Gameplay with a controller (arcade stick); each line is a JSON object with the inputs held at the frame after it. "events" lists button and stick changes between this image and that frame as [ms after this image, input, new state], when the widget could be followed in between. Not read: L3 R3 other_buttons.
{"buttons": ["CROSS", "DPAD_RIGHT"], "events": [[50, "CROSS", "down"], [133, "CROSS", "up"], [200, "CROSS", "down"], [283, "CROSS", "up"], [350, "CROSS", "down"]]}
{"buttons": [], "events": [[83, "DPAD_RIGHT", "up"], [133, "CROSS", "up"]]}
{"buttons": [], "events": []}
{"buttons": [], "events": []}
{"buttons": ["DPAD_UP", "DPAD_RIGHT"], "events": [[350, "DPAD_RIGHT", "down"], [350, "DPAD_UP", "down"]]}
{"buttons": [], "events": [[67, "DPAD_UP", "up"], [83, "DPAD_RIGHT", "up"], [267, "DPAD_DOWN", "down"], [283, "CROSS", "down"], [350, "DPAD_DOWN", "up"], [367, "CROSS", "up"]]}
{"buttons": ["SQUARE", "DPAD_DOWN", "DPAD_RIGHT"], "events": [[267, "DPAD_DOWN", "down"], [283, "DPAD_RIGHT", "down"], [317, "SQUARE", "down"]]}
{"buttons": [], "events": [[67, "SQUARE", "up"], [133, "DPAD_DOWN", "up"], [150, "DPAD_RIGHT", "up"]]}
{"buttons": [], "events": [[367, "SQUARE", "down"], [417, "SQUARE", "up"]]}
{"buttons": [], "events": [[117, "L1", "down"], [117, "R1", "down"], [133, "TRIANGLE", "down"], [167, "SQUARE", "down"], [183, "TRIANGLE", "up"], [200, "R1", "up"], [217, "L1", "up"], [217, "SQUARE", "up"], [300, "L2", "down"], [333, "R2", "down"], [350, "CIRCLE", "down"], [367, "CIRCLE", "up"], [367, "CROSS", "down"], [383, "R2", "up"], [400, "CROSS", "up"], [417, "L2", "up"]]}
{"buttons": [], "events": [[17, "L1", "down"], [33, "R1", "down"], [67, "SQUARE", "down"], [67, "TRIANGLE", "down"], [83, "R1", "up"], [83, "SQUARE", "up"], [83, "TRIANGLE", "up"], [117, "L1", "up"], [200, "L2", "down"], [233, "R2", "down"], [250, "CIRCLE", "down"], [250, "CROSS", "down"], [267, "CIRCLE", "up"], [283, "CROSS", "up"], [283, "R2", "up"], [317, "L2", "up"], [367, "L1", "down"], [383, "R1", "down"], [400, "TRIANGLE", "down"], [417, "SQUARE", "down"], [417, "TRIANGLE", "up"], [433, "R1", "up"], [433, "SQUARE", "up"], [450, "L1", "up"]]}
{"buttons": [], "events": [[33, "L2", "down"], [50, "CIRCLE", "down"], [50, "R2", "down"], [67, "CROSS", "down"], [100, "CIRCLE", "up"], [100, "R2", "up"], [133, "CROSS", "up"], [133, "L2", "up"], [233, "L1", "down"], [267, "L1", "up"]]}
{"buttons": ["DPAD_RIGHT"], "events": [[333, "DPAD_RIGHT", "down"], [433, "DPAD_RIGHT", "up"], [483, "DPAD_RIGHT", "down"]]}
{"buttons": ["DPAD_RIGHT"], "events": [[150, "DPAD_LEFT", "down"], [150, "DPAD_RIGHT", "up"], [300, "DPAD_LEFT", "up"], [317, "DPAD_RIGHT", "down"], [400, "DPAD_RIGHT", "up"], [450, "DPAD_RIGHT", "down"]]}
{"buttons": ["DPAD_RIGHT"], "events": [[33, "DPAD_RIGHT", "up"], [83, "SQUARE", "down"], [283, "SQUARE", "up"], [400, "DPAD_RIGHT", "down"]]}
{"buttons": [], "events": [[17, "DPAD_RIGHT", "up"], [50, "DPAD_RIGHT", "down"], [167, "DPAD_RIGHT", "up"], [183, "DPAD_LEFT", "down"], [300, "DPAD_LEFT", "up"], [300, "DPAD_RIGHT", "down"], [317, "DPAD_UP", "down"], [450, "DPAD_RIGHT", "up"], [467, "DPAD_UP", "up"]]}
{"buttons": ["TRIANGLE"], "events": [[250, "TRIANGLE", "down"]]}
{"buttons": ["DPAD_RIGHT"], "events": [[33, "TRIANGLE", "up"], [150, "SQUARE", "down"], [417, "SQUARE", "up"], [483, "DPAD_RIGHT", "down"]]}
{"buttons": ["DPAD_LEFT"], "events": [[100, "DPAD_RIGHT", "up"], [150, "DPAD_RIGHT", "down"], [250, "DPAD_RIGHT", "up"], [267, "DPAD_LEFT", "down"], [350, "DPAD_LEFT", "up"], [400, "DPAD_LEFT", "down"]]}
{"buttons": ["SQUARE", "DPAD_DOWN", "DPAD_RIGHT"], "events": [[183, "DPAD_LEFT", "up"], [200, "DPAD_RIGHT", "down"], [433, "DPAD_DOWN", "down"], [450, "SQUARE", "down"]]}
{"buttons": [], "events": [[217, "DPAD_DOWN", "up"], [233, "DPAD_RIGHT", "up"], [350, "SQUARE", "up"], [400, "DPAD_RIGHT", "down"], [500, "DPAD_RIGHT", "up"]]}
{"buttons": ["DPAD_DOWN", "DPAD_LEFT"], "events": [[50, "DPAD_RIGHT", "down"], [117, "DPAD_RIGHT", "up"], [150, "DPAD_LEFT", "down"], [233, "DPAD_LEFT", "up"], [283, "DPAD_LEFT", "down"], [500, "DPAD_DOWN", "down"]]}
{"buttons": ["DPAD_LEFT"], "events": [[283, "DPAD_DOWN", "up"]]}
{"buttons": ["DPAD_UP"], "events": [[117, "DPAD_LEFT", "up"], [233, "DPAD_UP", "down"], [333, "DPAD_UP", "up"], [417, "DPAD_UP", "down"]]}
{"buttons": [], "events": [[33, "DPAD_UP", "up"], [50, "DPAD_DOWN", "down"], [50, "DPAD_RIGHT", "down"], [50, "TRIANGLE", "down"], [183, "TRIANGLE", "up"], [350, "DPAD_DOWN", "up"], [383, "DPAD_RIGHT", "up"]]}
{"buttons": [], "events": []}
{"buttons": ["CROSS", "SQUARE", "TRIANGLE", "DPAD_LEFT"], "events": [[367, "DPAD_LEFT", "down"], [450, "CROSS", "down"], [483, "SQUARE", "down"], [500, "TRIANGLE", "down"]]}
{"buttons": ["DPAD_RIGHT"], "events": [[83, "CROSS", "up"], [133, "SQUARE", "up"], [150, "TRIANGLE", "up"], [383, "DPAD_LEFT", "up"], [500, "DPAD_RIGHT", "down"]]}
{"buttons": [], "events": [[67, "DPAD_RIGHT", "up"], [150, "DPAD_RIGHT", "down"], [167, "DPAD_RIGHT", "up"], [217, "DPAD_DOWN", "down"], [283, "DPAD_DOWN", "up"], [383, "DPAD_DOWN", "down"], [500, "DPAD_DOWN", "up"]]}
= = = = =
What needs to be done —
Every entry is to be repeated precisely as it stands.

Response for this exercise —
Gameplay with a controller (arcade stick); each line is a JSON object with the inputs held at the frame after it. "events" lists button and stick changes between this image and that frame as [ms after this image, input, new state], when the widget could be followed in between. Not read: L3 R3 other_buttons.
{"buttons": ["CROSS", "DPAD_RIGHT"], "events": [[50, "CROSS", "down"], [133, "CROSS", "up"], [200, "CROSS", "down"], [283, "CROSS", "up"], [350, "CROSS", "down"]]}
{"buttons": [], "events": [[83, "DPAD_RIGHT", "up"], [133, "CROSS", "up"]]}
{"buttons": [], "events": []}
{"buttons": [], "events": []}
{"buttons": ["DPAD_UP", "DPAD_RIGHT"], "events": [[350, "DPAD_RIGHT", "down"], [350, "DPAD_UP", "down"]]}
{"buttons": [], "events": [[67, "DPAD_UP", "up"], [83, "DPAD_RIGHT", "up"], [267, "DPAD_DOWN", "down"], [283, "CROSS", "down"], [350, "DPAD_DOWN", "up"], [367, "CROSS", "up"]]}
{"buttons": ["SQUARE", "DPAD_DOWN", "DPAD_RIGHT"], "events": [[267, "DPAD_DOWN", "down"], [283, "DPAD_RIGHT", "down"], [317, "SQUARE", "down"]]}
{"buttons": [], "events": [[67, "SQUARE", "up"], [133, "DPAD_DOWN", "up"], [150, "DPAD_RIGHT", "up"]]}
{"buttons": [], "events": [[367, "SQUARE", "down"], [417, "SQUARE", "up"]]}
{"buttons": [], "events": [[117, "L1", "down"], [117, "R1", "down"], [133, "TRIANGLE", "down"], [167, "SQUARE", "down"], [183, "TRIANGLE", "up"], [200, "R1", "up"], [217, "L1", "up"], [217, "SQUARE", "up"], [300, "L2", "down"], [333, "R2", "down"], [350, "CIRCLE", "down"], [367, "CIRCLE", "up"], [367, "CROSS", "down"], [383, "R2", "up"], [400, "CROSS", "up"], [417, "L2", "up"]]}
{"buttons": [], "events": [[17, "L1", "down"], [33, "R1", "down"], [67, "SQUARE", "down"], [67, "TRIANGLE", "down"], [83, "R1", "up"], [83, "SQUARE", "up"], [83, "TRIANGLE", "up"], [117, "L1", "up"], [200, "L2", "down"], [233, "R2", "down"], [250, "CIRCLE", "down"], [250, "CROSS", "down"], [267, "CIRCLE", "up"], [283, "CROSS", "up"], [283, "R2", "up"], [317, "L2", "up"], [367, "L1", "down"], [383, "R1", "down"], [400, "TRIANGLE", "down"], [417, "SQUARE", "down"], [417, "TRIANGLE", "up"], [433, "R1", "up"], [433, "SQUARE", "up"], [450, "L1", "up"]]}
{"buttons": [], "events": [[33, "L2", "down"], [50, "CIRCLE", "down"], [50, "R2", "down"], [67, "CROSS", "down"], [100, "CIRCLE", "up"], [100, "R2", "up"], [133, "CROSS", "up"], [133, "L2", "up"], [233, "L1", "down"], [267, "L1", "up"]]}
{"buttons": ["DPAD_RIGHT"], "events": [[333, "DPAD_RIGHT", "down"], [433, "DPAD_RIGHT", "up"], [483, "DPAD_RIGHT", "down"]]}
{"buttons": ["DPAD_RIGHT"], "events": [[150, "DPAD_LEFT", "down"], [150, "DPAD_RIGHT", "up"], [300, "DPAD_LEFT", "up"], [317, "DPAD_RIGHT", "down"], [400, "DPAD_RIGHT", "up"], [450, "DPAD_RIGHT", "down"]]}
{"buttons": ["DPAD_RIGHT"], "events": [[33, "DPAD_RIGHT", "up"], [83, "SQUARE", "down"], [283, "SQUARE", "up"], [400, "DPAD_RIGHT", "down"]]}
{"buttons": [], "events": [[17, "DPAD_RIGHT", "up"], [50, "DPAD_RIGHT", "down"], [167, "DPAD_RIGHT", "up"], [183, "DPAD_LEFT", "down"], [300, "DPAD_LEFT", "up"], [300, "DPAD_RIGHT", "down"], [317, "DPAD_UP", "down"], [450, "DPAD_RIGHT", "up"], [467, "DPAD_UP", "up"]]}
{"buttons": ["TRIANGLE"], "events": [[250, "TRIANGLE", "down"]]}
{"buttons": ["DPAD_RIGHT"], "events": [[33, "TRIANGLE", "up"], [150, "SQUARE", "down"], [417, "SQUARE", "up"], [483, "DPAD_RIGHT", "down"]]}
{"buttons": ["DPAD_LEFT"], "events": [[100, "DPAD_RIGHT", "up"], [150, "DPAD_RIGHT", "down"], [250, "DPAD_RIGHT", "up"], [267, "DPAD_LEFT", "down"], [350, "DPAD_LEFT", "up"], [400, "DPAD_LEFT", "down"]]}
{"buttons": ["SQUARE", "DPAD_DOWN", "DPAD_RIGHT"], "events": [[183, "DPAD_LEFT", "up"], [200, "DPAD_RIGHT", "down"], [433, "DPAD_DOWN", "down"], [450, "SQUARE", "down"]]}
{"buttons": [], "events": [[217, "DPAD_DOWN", "up"], [233, "DPAD_RIGHT", "up"], [350, "SQUARE", "up"], [400, "DPAD_RIGHT", "down"], [500, "DPAD_RIGHT", "up"]]}
{"buttons": ["DPAD_DOWN", "DPAD_LEFT"], "events": [[50, "DPAD_RIGHT", "down"], [117, "DPAD_RIGHT", "up"], [150, "DPAD_LEFT", "down"], [233, "DPAD_LEFT", "up"], [283, "DPAD_LEFT", "down"], [500, "DPAD_DOWN", "down"]]}
{"buttons": ["DPAD_LEFT"], "events": [[283, "DPAD_DOWN", "up"]]}
{"buttons": ["DPAD_UP"], "events": [[117, "DPAD_LEFT", "up"], [233, "DPAD_UP", "down"], [333, "DPAD_UP", "up"], [417, "DPAD_UP", "down"]]}
{"buttons": [], "events": [[33, "DPAD_UP", "up"], [50, "DPAD_DOWN", "down"], [50, "DPAD_RIGHT", "down"], [50, "TRIANGLE", "down"], [183, "TRIANGLE", "up"], [350, "DPAD_DOWN", "up"], [383, "DPAD_RIGHT", "up"]]}
{"buttons": [], "events": []}
{"buttons": ["CROSS", "SQUARE", "TRIANGLE", "DPAD_LEFT"], "events": [[367, "DPAD_LEFT", "down"], [450, "CROSS", "down"], [483, "SQUARE", "down"], [500, "TRIANGLE", "down"]]}
{"buttons": ["DPAD_RIGHT"], "events": [[83, "CROSS", "up"], [133, "SQUARE", "up"], [150, "TRIANGLE", "up"], [383, "DPAD_LEFT", "up"], [500, "DPAD_RIGHT", "down"]]}
{"buttons": [], "events": [[67, "DPAD_RIGHT", "up"], [150, "DPAD_RIGHT", "down"], [167, "DPAD_RIGHT", "up"], [217, "DPAD_DOWN", "down"], [283, "DPAD_DOWN", "up"], [383, "DPAD_DOWN", "down"], [500, "DPAD_DOWN", "up"]]}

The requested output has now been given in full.